> _Problem requirements_
Word for word, please restate the line containing "Scale: 8 nm/pixel" and all the lines that follow it to the end of the data.

> _Data excerpts_
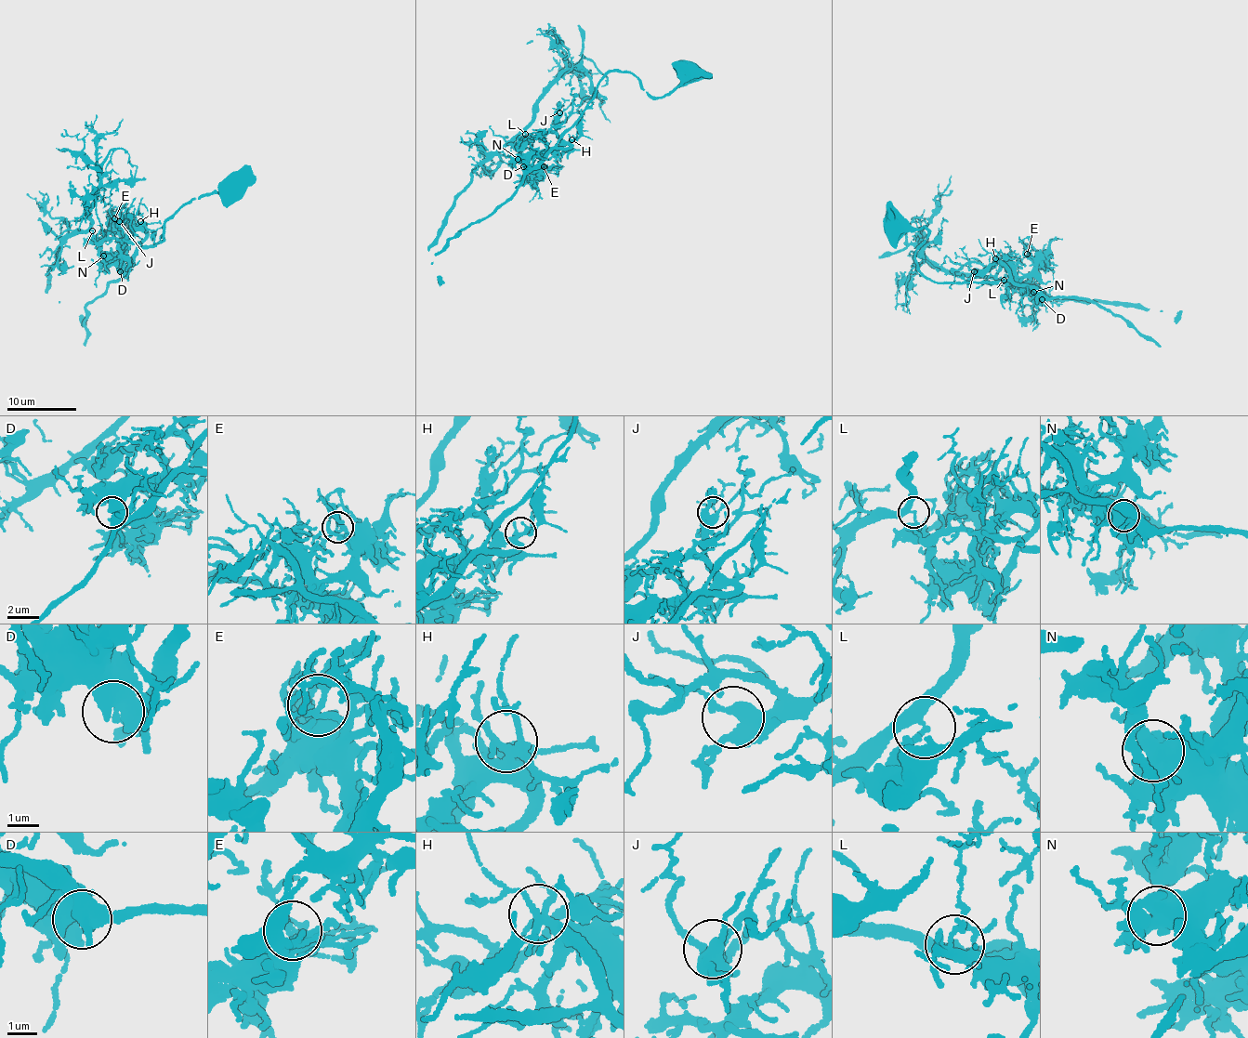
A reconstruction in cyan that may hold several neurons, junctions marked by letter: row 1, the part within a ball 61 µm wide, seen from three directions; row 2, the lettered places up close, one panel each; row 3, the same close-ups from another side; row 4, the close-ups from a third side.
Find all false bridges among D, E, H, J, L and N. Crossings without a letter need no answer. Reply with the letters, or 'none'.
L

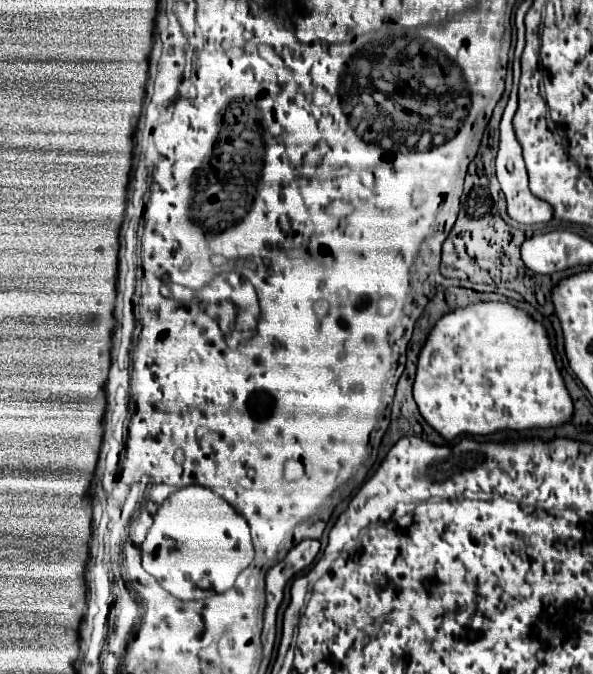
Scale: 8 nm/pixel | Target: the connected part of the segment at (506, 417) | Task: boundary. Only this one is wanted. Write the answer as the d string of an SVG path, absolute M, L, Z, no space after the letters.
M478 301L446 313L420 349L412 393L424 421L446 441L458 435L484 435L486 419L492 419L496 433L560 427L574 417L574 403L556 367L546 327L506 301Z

> _Output_
Scale: 8 nm/pixel | Target: the connected part of the segment at (506, 417) | Task: boundary. Only this one is wanted. Write the answer as the d string of an SVG path, absolute M, L, Z, no space after the letters.
M478 301L446 313L420 349L412 393L424 421L446 441L458 435L484 435L486 419L492 419L496 433L560 427L574 417L574 403L556 367L546 327L506 301Z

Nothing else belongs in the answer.